## Stored data entries
Segment Open

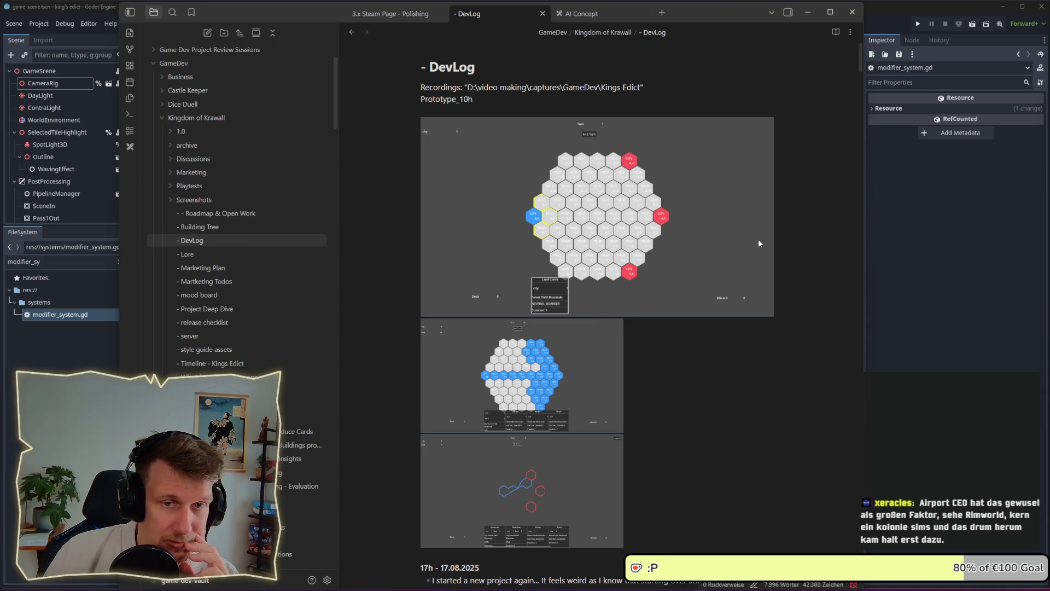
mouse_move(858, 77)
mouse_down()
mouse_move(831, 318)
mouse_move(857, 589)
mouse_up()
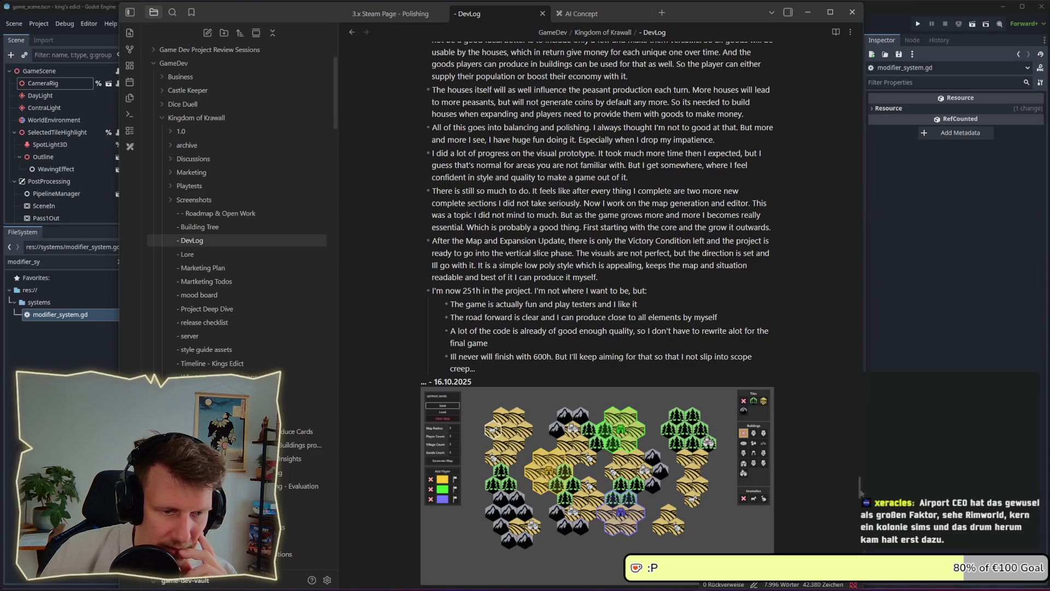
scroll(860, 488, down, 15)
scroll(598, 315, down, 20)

Segment Closed

## Your task
Please return every record above exactly, but leave out the pictures.

## Answer
mouse_move(858, 77)
mouse_down()
mouse_move(831, 318)
mouse_move(857, 589)
mouse_up()
scroll(860, 488, down, 15)
scroll(598, 315, down, 20)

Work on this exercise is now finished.